# Text provided
[Start of section]

The characteristic look of California Chaparral—a soft bluish-green blanket of vegetation gently covering the hills—is known to millions who have seen it as the backdrop in movies and television productions. This complex ecological community of plants and animals is not just a feature of the hills around Hollywood, but is a quintessential part of the entire California landscape. It is a highly resilient community adapted to life with recurring fires and droughts. Written for a wide audience, this concise, engaging, and beautifully illustrated book describes an ancient and exquisitely balanced environment home to wondrous organisms: Fire Beetles that mate only on burning branches, lizards that shoot blood from their eyes when threatened, Kangaroo Rats that never drink water, and seeds that germinate only after a fire, even if that means waiting in the soil for a 100 years or more. Useful both as a field guide and an introductory overview of the ecology of chaparral, it also provides a better understanding of how we might live in harmony, safety, and appreciation of this unique ecological community.
* Identifies chaparral’s common plants, animals, birds, reptiles, amphibians, and insects
* Features 79 color illustrations, 56 black-and-white photographs, and 3 maps
* Examines the role of humans and fire in chaparral, covering the placement and design of homes, landscaping, and public policy
About the Author
Ronald D. Quinn is Professor of Biological Sciences at California State Polytechnic University, Pomona. He has written widely on effects of chaparral wildfires Sterling C. Keeley is Professor of Botany at the University of Hawaii and editor of The California Chaparral: Paradigms Re-examined (1989).
“Gives readers a proper introduction to the California chaparral. . . . [and] the authors are the ideal team for writing this volume. . . . an excellent book to acquaint general readers or unfamiliar natural scientists with the characteristics and processes of the California chaparral.”
— Quarterly Review of Biology
“Quinn and Keeley offer a needed and timely introductory guide . . . engaging, easy-to-read, well-illustrated. . . . this book should be on a required reading list for all residents of the chaparral.”
“Useful as a field guide and as an introductory overview of the ecology of chaparral. It also provides a better understanding of how we might live in harmony, safety, and appreciation of this unique ecological community.”

[End of section]

# Work to complete
1. Answer these questions using the description of the California chaparral book.
(a) What two recurring conditions is the chaparral community adapted to?
(b) How many color illustrations does the book feature?
(c) At which university is Sterling C. Keeley a professor of botany?
2. Summarize the description of the California chaparral book in two sentences.

# Source material

[Start of section]

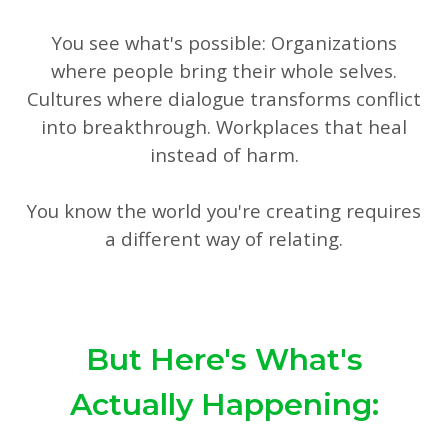
You see what's possible: Organizations
where people bring their whole selves.
Cultures where dialogue transforms conflict
into breakthrough. Workplaces that heal
instead of harm.
You know the world you're creating requires
a different way of relating.
But Here's What's
Actually Happening:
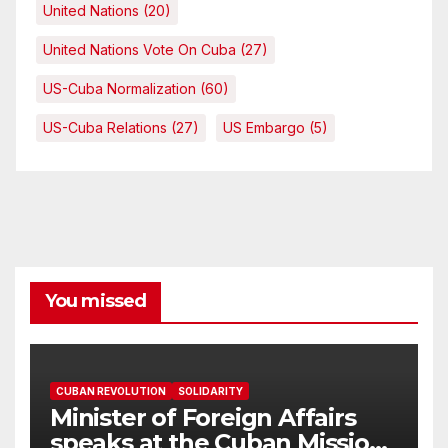
United Nations
(20)
United Nations Vote On Cuba
(27)
US-Cuba Normalization
(60)
US-Cuba Relations
(27)
US Embargo
(5)
You missed
CUBAN REVOLUTION
SOLIDARITY
Minister of Foreign Affairs
speaks at the Cuban Mission |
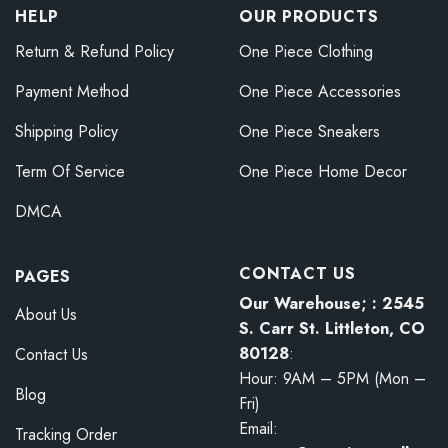
HELP
OUR PRODUCTS
Return & Refund Policy
One Piece Clothing
Payment Method
One Piece Accessories
Shipping Policy
One Piece Sneakers
Term Of Service
One Piece Home Decor
DMCA
CONTACT US
PAGES
Our Warehouse; : 2545
About Us
S. Carr St. Littleton, CO
80128
:
Contact Us
Hour: 9AM – 5PM (Mon –
Blog
Fri)
Email:
Tracking Order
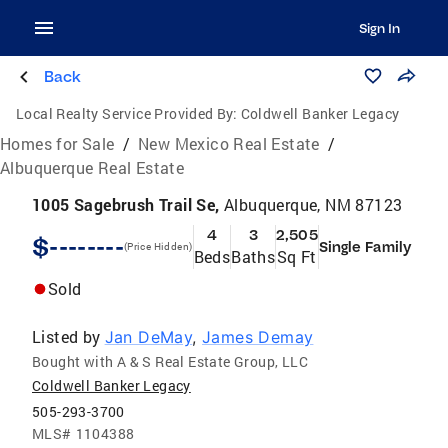
Sign In
Back
Local Realty Service Provided By:
Coldwell Banker Legacy
Homes for Sale
/
New Mexico Real Estate
/
Albuquerque Real Estate
1005 Sagebrush Trail Se,
Albuquerque, NM 87123
4
3
2,505
$--------
Single Family
(Price Hidden)
Beds
Baths
Sq Ft
Sold
Listed by
Jan DeMay
,
James Demay
Bought with A & S Real Estate Group, LLC
Coldwell Banker Legacy
505-293-3700
MLS#
1104388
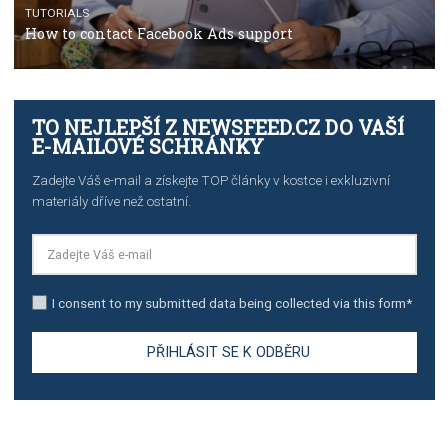
TUTORIALS
The complete guide to creating shoppable posts an
stories on Instagram
TUTORIALS
Step by step guide to automate Facebook Ad spend d
import to Google Analytics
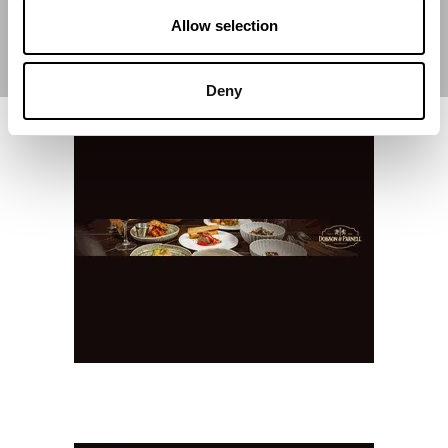
Allow selection
Deny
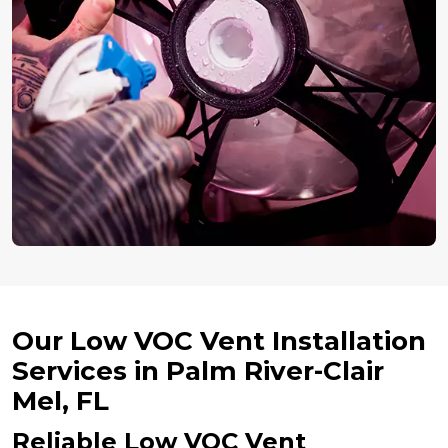
Our Low VOC Vent Installation
Services in Palm River-Clair
Mel, FL
Reliable Low VOC Vent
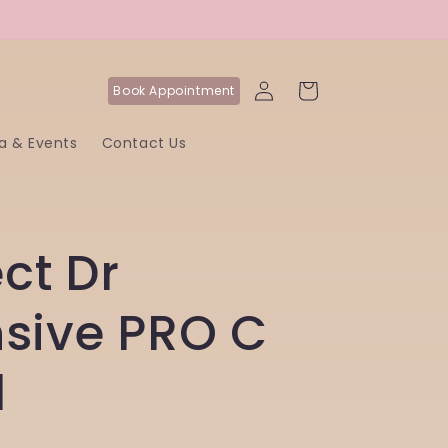
Log
Cart
Book
Appointment
in
a & Events
Contact Us
ct Dr
nsive PRO C
l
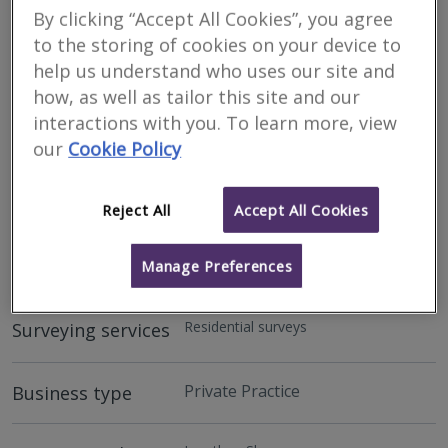
By clicking “Accept All Cookies”, you agree
to the storing of cookies on your device to
help us understand who uses our site and
how, as well as tailor this site and our
interactions with you. To learn more, view
our
Cookie Policy
Address
Reject All
Accept All Cookies
Aberdeen - AB15
Manage Preferences
Residential surveys
Surveying services
Private Practice
Business type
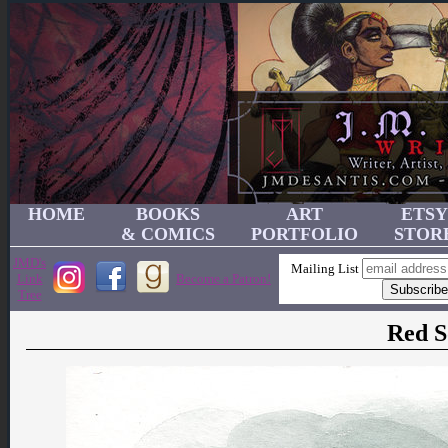
HOME
BOOKS
ART
ETSY
& COMICS
PORTFOLIO
STOR
JMD's
Mailing List
Link
Become a Patron!
Tree
Red S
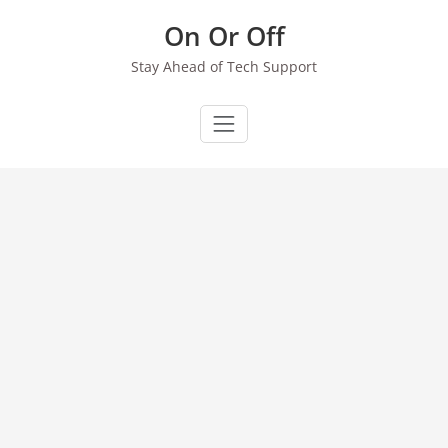
Skip
On Or Off
to
content
Stay Ahead of Tech Support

[End of section]

# List of answers
1.
(a) Fires and droughts.
(b) 79.
(c) The University of Hawaii.

2. California chaparral is a resilient ecological community of plants and animals that is adapted to recurring fires and droughts and is a quintessential part of the California landscape. Written for a wide audience and richly illustrated, the book serves as both a field guide and an introductory overview of chaparral ecology, identifying its common plants and animals and examining the role of humans and fire, including the placement and design of homes, landscaping, and public policy.